Hard core ideologues who profess to believe that Khamene`i is the chosen representative of God on earth grumble that Ahmadinejad’s behavior casts doubt on his loyalty both to the leader and to the doctrine itself. The doctrine – a theological version of the divine right of kings – is crucial since it is a useful way to justify the arbitrary rule, political repression, general economic incompetence, and lack of respect for the will of the Iranian people that are becoming the dominant characteristics of this Iranian regime, particularly after the contested 2009 election.

But Khamene`i has only limited maneuvering room in the contest with his irrepressible, supremely ambitious, publicity-hungry, populist-minded, and politically eccentric president. After the election, Khamene`i declared that God had spoken and had anointed Ahmadinejad the winner by a huge margin. Only one year later, it is difficult to admit publicly that the president may be pursuing policies that are inimical to the very foundations of the theocracy itself. Many believe that if Khamene`i had not linked himself so firmly to Ahmadinejad, the majles (parliament) would impeach him.

However, Ahmadinejad continues to perform very useful functions for the regime. He has cleansed the Iranian nezam (political structure) of reformist or technocratic holdovers and has replaced them with loyal, if often incompetent, veterans of the Revolutionary Guards. He is engaged in a possibly quixotic assault on the dysfunctional system of economic subsidies that suffocates the Iranian budget – a valuable but enormously unpopular undertaking. He has raised the taxes of the powerful merchant class known as the bazaar, which none of his predecessors dared to do.

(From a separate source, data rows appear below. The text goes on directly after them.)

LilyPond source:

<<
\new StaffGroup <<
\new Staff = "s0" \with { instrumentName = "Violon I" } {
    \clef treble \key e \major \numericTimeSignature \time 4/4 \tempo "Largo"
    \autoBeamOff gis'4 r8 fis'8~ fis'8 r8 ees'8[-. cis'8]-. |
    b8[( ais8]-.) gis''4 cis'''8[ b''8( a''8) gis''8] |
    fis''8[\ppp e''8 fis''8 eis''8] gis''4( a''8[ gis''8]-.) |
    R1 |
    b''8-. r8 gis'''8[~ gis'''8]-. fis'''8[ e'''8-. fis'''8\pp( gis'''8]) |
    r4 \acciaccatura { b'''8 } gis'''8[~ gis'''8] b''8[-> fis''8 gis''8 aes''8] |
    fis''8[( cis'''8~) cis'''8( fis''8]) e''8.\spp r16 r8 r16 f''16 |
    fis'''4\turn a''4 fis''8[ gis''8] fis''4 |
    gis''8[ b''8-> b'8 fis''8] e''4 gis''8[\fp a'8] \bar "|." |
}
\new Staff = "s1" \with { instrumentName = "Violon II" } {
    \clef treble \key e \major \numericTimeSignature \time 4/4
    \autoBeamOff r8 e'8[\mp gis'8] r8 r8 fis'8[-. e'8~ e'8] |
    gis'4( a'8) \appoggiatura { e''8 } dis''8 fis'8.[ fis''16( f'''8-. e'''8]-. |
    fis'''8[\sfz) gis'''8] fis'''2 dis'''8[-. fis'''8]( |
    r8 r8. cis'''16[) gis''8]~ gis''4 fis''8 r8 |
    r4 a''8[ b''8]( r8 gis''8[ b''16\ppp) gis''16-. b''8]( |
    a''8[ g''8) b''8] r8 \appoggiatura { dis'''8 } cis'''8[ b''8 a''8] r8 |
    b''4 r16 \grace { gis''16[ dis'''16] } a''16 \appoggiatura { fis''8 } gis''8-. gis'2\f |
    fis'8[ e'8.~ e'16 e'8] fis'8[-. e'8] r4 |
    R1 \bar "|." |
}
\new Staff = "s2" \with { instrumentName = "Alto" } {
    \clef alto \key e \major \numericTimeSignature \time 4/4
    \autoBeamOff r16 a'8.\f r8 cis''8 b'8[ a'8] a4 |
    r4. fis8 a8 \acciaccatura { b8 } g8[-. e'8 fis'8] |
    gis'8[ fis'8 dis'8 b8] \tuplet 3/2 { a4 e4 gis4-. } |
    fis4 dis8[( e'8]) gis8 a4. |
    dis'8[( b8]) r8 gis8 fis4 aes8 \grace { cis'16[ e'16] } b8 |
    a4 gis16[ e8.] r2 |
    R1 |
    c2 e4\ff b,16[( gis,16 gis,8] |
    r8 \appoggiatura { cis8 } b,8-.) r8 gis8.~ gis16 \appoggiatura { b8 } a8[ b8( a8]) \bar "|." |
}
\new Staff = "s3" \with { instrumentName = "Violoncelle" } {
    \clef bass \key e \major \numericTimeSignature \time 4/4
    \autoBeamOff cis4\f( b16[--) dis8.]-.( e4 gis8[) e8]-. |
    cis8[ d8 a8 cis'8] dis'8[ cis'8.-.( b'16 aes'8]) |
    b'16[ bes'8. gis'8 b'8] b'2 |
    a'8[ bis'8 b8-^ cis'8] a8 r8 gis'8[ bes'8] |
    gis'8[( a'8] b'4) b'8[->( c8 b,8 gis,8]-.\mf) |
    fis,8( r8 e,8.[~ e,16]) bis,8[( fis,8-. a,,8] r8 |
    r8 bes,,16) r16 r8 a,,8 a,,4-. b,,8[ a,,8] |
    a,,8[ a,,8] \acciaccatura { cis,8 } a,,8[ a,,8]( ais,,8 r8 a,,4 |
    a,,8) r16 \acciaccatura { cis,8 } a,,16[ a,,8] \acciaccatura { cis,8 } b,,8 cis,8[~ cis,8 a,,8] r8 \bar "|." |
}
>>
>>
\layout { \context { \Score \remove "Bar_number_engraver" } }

Iran has had bitter internal disputes ever since the revolution. What is different this time is that it has gone public. The release of Sarah Shourd, as welcome as it is, is only a symptom of a much larger process: the attempt by Ahmadinejad to make the presidency into an indispensable and ultimately independent policy-making center. In that contest, he has allied himself with the Revolutionary Guards, arguably the real power behind the sanctified throne in Iran, rather than the Supreme Leader.

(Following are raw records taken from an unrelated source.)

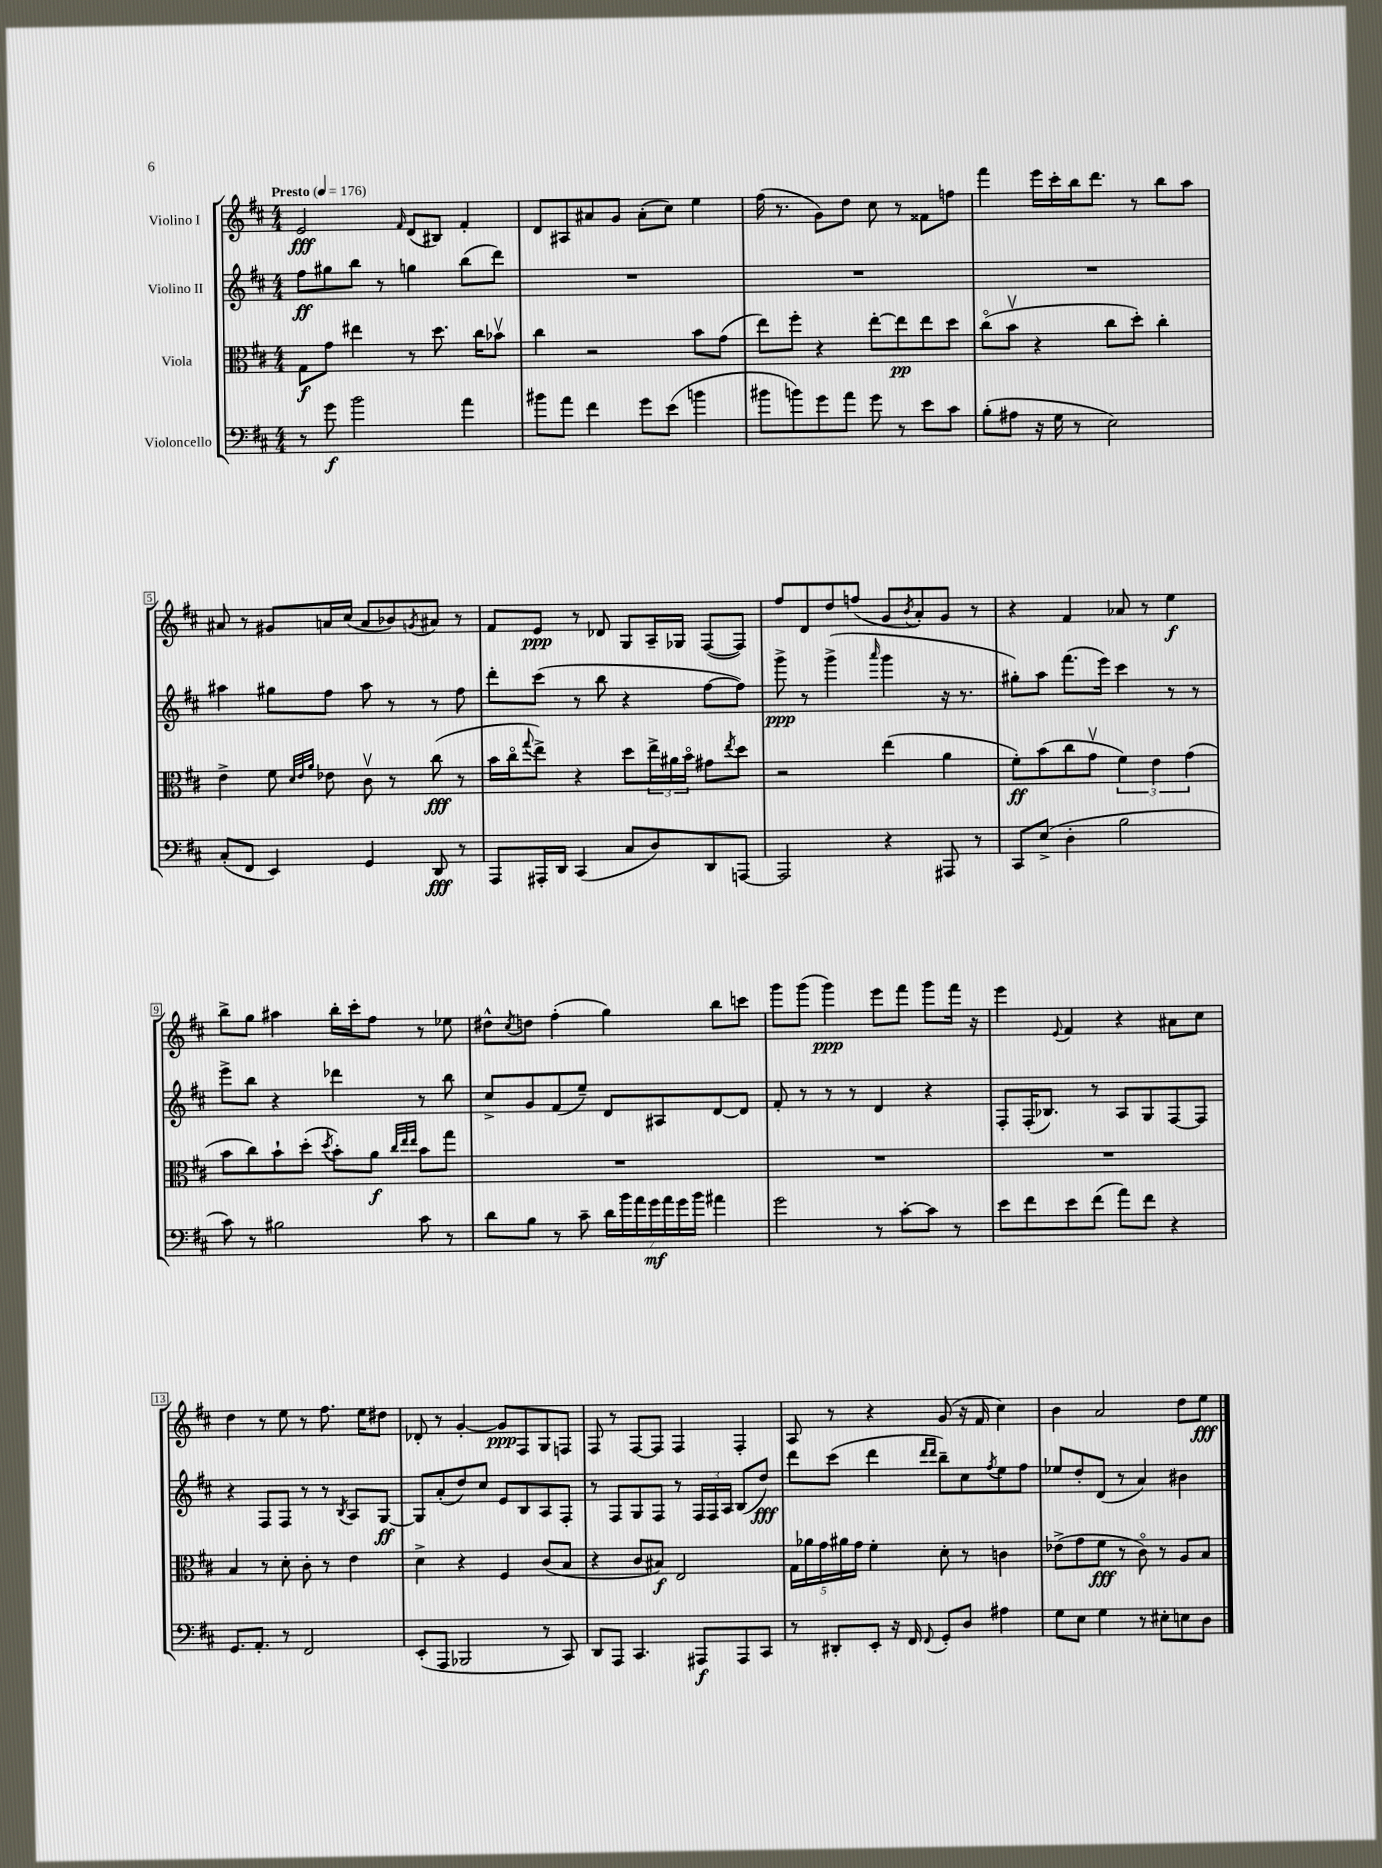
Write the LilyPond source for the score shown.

<<
\new StaffGroup <<
\new Staff = "s0" \with { instrumentName = "Violino I" } {
    \clef treble \key d \major \numericTimeSignature \time 4/4 \tempo "Presto" 4 = 176
    e'2\fff \grace { fis'16 } d'8( bis8) fis'4-. |
    d'8 ais8 ais'8 g'8 ais'8-.( cis''8) e''4 |
    fis''16( r8. g'8) d''8 cis''8 r8 fisis'8 f''8 |
    fis'''4 e'''16 cis'''16-. b''16 d'''8. r8 b''8 a''8 |
    ais'8 r8 gis'8 a'16 cis''16( a'8 bes'8) \acciaccatura { g'8 } ais'8 r8 |
    fis'8 e'8\ppp r8 des'8 g8 a16-- ges16 fis8~( fis8) |
    fis''8 d'8 d''8 f''8( g'8 \acciaccatura { b'8 } a'8-.) g'8 r8 |
    r4 fis'4 aes'8 r8 e''4\f |
    b''8-> g''8 ais''4 b''16-. cis'''16-. fis''8 r8 ees''8 |
    dis''8-^ \acciaccatura { cis''8 } d''8 fis''4-.( g''4) b''8 c'''8 |
    g'''8 g'''8( g'''4\ppp) e'''8 fis'''8 g'''8 fis'''16 r16 |
    e'''4 \appoggiatura { e'8 } fis'4 r4 ais'8 cis''8 |
    d''4 r8 e''8 r8 fis''8. e''16 dis''8 |
    des'8-. r8 g'4~-. g'8\ppp fis8 g8 f8 |
    fis8 r8 fis8~ fis8 fis4 fis4-. |
    a8 r8 r4 g'8( r16 fis'16 cis''4) |
    b'4 a'2 d''8 e''8\fff \bar "|." |
}
\new Staff = "s1" \with { instrumentName = "Violino II" } {
    \clef treble \key d \major \numericTimeSignature \time 4/4
    fis''8\ff gis''8 b''8 r8 g''4 b''8( d'''8) |
    R1 |
    R1 |
    R1 |
    ais''4 gis''8 fis''8 ais''8 r8 r8 fis''8 |
    d'''8-. cis'''8( r8 b''8 r4 fis''8~ fis''8) |
    g'''8->\ppp r8 g'''4->( \grace { a'''16 } g'''4 r16 r8. |
    gis''8-.) a''8 fis'''8.( e'''16) cis'''4 r8 r8 |
    e'''8-> b''8 r4 des'''4 r8 b''8 |
    cis''8-> g'8 fis'8( e''8--) d'8 ais8 d'8~ d'8 |
    fis'8-. r8 r8 r8 d'4 r4 |
    fis8-. fis16-.( bes8.) r8 a8 g8 fis8~ fis8 |
    r4 fis8 fis8 r8 r8 \acciaccatura { b8 } a8 g8~\ff |
    g8 a'8-.( d''8) cis''8 e'8 b8 a8 fis8-. |
    r8 fis8 g8 fis8 r8 \tuplet 3/2 { fis16 fis16 a16 } b8( d''8\fff) |
    d'''8 cis'''8( d'''4 \grace { d'''16 d'''16 } b''8--) cis''8 \acciaccatura { fis''8 } e''8 fis''8 |
    ees''8 d''8-. d'8( r8 a'4) bis'4 \bar "|." |
}
\new Staff = "s2" \with { instrumentName = "Viola" } {
    \clef alto \key d \major \numericTimeSignature \time 4/4
    g8\f g'8 eis''4 r8 d''8. cis''16 bes'8\upbow |
    cis''4 r2 b'8 g'8( |
    e''8) fis''8-. r4 e''8~-. e''8\pp e''8 d''8 |
    cis''8\flageolet( b'8\upbow r4 cis''8 d''8-.) cis''4-. |
    e'4-> fis'8 \grace { d'32 e'32 a'32 } ees'8 cis'8\upbow r8 cis''8\fff( r8 |
    b'16 cis''16\flageolet \appoggiatura { g''8 } e''8->) r4 d''8 \tuplet 3/2 { e''16-> ais'16 b'16\flageolet } gis'8 \acciaccatura { e''8 } d''8 |
    r2 e''4( a'4 |
    fis'8-.\ff) b'8( cis''8 g'8\upbow \tuplet 3/2 { fis'4) e'4 g'4( } |
    b'8 cis''8) b'8-! d''8-.( \acciaccatura { d''8 } b'8-.) a'8\f \grace { cis''32 e''32 e''32 } b'8 g''8 |
    R1 |
    R1 |
    R1 |
    b4 r8 d'8-. cis'8-. r8 e'4 |
    d'4-> r4 fis4 cis'8( b8 |
    r4 cis'8 bis8\f) e2 |
    \tuplet 5/4 { g16 aes'16 g'16 ais'16 g'16 } fis'4-. d'8-. r8 c'4 |
    ees'8->( g'8 fis'8\fff r8 cis'8\flageolet) r8 a8 b8 \bar "|." |
}
\new Staff = "s3" \with { instrumentName = "Violoncello" } {
    \clef bass \key d \major \numericTimeSignature \time 4/4
    r8 g'8\f b'2 a'4 |
    bis'8 a'8 fis'4 g'8 e'8( b'4 |
    bis'8 b'8) g'8 a'8 g'8 r8 e'8 cis'8 |
    b8-.( ais8 r16 g16 r8 e2) |
    cis8-.( fis,8 e,4) g,4 d,8\fff r8 |
    a,,8 ais,,16-. d,16 cis,4( cis8 d8) d,8 a,,8~ |
    a,,2 r4 ais,,8 r8 |
    cis,8 e8->( d4-. b2 |
    cis'8) r8 bis2 cis'8 r8 |
    d'8 b8 r8 cis'8-- \tuplet 7/4 { d'16 b'16 a'16 g'16\mf a'16 g'16 b'16 } ais'4 |
    g'2 r8 cis'8~-. cis'8 r8 |
    e'8 fis'8 e'8 fis'8( a'8) fis'8 r4 |
    g,8. a,8.-. r8 fis,2 |
    e,8-.( a,,8 bes,,2 r8 cis,8) |
    d,8 a,,8 cis,4. ais,,8\f ais,,8 cis,8 |
    r8 dis,8-. e,8-. r16 fis,16 \appoggiatura { fis,8 } g,8-. d8 ais4 |
    g8 e8 g4 r8 eis8-. e8 d8 \bar "|." |
}
>>
>>
\layout { \context { \Score \override BarNumber.stencil = #(make-stencil-boxer 0.1 0.3 ly:text-interface::print) } }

This is not good news for the United States in its on-again off-again efforts to engage with Iran. Ahmadinejad has given some evidence of wanting to forge an opening to the United States, as have presidents before him. But Ahmadinejad, like his predecessors, is hostage to a hostile internal environment that fears a deal with America could interfere with the cozy military-industrial-political consortium involving not only the Supreme Leader but also his protectors and economic beneficiaries in the Revolutionary Guards.

Other Iranian presidents have been confounded in their efforts to pursue an independent and more liberal foreign policy. Ahmadinejad experienced this with his ill-fated effort to negotiate a deal over nuclear fuel for the Tehran Research Reactor. And his efforts to orchestrate the release of Sarah Shourd were similarly thwarted. All politics is local – certainly in Iran but no less in the Iran-allergic political climate in the United States.

Ahmadinejad’s effort to build an independent power base is an audacious strategy by a mercurial and unpredictable politician.  Everything he does while in New York should be viewed as part of that ultimate gamble.